ひこ・田中著/徳間書店/2005年発行/909 タ

 『赤毛のアン』『不思議の国のアリス』『フランダースの犬』『ハイジ』『ピーターパン』『小公女(セーラ)』・・・といった作品は多くの人々がその名前やあらすじを知っている児童文学です。また、アニメで見たという人も多いのではないでしょうか。でも、これらの作品が100年以上前に書かれたものだということはご存じでしょうか。
 この本には、児童文学作家であり、子どもの本のすぐれた評論家である、ひこ・田中さんが選んだ14ヵ国47の作品の書評が集録されています。最も古いのは1837年の『人魚の姫』(アンデルセン著)で、新しいのは1994年の『宇宙のみなしご』(森絵都著)です。もちろん上記の作品も含まれています。1作品4ページの書評で、それぞれの作品には作家紹介とあらすじも付いています。「Ⅰ家族」と「Ⅱ子ども」という二つの章に分かれていますが、章の中では作品が年代順に並べられ、巻末には年表も付いていて、この本を読むことで児童文学の歴史も知ることができます。

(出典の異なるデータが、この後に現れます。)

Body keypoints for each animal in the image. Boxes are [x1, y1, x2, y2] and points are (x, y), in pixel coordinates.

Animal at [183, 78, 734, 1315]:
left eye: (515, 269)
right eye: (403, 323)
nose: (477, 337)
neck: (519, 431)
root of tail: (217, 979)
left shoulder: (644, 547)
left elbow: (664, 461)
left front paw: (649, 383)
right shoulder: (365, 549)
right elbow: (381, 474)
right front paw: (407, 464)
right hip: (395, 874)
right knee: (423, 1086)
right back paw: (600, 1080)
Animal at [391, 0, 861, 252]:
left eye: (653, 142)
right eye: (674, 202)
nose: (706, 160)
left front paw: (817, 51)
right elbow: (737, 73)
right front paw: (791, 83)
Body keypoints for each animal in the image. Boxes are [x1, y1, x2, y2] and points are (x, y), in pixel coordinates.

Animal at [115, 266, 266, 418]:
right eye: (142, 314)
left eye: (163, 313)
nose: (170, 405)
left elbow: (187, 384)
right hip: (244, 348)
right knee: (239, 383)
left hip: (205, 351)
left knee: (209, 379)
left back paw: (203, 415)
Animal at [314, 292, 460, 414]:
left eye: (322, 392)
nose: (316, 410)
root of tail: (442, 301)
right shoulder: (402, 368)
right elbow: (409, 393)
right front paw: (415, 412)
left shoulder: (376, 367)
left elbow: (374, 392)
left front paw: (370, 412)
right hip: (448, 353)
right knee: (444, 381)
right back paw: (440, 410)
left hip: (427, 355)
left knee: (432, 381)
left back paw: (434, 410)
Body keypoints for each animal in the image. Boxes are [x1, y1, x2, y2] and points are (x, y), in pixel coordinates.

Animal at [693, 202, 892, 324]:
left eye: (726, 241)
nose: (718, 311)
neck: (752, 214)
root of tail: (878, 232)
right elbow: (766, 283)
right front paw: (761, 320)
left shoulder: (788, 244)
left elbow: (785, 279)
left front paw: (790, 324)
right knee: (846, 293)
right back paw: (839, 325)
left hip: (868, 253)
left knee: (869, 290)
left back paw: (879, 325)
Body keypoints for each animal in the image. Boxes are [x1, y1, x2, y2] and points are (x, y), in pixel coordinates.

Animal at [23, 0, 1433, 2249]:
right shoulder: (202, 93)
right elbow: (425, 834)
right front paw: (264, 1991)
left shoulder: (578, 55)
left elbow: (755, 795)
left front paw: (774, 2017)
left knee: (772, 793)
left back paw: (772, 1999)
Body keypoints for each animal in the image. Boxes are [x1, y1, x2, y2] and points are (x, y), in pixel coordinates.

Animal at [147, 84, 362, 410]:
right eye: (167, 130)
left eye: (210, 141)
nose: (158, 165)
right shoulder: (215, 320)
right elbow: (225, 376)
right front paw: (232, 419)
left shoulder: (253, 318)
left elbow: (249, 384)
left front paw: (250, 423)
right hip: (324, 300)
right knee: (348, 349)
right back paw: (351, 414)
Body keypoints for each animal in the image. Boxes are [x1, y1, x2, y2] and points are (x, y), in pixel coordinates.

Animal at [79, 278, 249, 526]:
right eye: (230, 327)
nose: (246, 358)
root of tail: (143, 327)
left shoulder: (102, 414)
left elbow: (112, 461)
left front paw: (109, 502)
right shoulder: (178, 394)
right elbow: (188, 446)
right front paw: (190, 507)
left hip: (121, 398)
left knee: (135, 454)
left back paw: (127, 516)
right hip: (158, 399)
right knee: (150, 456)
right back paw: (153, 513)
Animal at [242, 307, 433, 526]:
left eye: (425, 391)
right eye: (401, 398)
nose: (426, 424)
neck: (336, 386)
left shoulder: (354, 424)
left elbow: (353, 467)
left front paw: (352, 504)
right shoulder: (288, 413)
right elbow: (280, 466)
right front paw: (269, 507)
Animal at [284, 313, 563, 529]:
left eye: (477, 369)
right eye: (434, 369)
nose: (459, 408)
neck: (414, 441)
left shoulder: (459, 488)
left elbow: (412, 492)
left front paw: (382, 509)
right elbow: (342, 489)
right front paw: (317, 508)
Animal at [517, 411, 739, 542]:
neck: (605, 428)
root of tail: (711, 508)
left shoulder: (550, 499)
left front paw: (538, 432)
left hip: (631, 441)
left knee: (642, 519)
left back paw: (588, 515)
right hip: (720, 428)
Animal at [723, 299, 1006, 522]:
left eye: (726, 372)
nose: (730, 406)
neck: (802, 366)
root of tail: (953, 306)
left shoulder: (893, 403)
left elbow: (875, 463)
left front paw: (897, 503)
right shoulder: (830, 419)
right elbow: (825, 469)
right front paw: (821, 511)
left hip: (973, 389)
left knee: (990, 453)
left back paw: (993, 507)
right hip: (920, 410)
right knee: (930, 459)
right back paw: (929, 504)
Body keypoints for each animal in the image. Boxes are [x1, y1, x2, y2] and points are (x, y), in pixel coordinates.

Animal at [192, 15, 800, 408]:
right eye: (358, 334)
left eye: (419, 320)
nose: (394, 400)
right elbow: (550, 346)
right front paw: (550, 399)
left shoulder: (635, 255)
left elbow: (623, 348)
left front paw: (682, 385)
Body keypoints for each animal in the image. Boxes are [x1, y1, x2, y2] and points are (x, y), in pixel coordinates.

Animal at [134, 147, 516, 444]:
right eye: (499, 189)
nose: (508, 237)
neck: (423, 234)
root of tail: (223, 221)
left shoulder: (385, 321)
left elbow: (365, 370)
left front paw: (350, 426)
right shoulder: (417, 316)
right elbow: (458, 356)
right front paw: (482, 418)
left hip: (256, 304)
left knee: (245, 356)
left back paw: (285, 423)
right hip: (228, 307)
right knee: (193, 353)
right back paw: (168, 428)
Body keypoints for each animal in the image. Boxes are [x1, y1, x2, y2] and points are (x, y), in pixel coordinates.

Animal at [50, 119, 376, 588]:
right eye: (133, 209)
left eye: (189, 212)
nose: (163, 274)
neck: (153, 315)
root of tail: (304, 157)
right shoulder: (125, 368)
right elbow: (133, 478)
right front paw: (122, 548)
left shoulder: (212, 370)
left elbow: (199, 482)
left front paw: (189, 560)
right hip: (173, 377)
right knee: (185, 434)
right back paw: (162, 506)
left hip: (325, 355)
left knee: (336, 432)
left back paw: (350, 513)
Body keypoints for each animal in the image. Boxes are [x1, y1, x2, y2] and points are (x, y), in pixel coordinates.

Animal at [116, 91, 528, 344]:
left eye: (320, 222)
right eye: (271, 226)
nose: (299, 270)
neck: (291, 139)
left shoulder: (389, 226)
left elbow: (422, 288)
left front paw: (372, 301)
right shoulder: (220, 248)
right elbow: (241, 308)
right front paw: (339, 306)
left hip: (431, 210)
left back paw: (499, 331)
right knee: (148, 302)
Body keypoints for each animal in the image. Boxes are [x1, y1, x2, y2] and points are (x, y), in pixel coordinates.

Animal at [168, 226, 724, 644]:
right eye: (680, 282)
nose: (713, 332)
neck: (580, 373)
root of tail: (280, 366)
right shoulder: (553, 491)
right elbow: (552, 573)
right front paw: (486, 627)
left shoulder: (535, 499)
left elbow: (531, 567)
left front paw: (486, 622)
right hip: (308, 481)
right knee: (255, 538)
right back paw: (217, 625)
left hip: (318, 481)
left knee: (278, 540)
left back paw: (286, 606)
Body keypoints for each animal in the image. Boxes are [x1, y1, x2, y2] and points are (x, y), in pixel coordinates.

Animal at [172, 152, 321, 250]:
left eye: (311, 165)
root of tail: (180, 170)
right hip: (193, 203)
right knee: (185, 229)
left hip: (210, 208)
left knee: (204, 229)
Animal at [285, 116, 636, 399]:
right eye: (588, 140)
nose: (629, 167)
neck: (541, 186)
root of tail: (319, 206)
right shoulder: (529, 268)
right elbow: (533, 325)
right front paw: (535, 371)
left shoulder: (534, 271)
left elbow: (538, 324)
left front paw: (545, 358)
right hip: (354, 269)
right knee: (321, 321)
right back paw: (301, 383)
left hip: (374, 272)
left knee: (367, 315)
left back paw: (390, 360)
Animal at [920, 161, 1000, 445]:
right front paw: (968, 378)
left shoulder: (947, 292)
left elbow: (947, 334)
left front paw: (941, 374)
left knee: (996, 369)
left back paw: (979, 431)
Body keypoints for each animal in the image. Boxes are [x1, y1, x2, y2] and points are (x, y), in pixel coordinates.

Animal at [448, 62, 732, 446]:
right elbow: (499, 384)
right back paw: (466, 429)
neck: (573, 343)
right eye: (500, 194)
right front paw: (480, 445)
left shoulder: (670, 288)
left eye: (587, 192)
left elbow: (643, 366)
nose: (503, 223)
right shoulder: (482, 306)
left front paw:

 書評を読んで興味を持てる作品があれば、ぜひ原作を読んでみてください。児童文学は子どものために書かれた文学ですが、大人が読んでもとても面白いものがたくさんあります。児童文学は、次々と新しい作品が生み出されています。それらの作品は、現代社会に生きる子どもたちにより身近に感じられるものが多いことでしょう。ただ、司書として、教師、保育者としてその新しい児童文学を評価する際には、永く子どもたちに読み継がれてきた作品をたくさん読むことが有効であるともいわれています。
 京都を舞台にした『お引越し』などのひこ・田中さんの作品もおすすめです。また、ひこ・田中さんが主宰するサイト「児童文学書評」も見てみてください。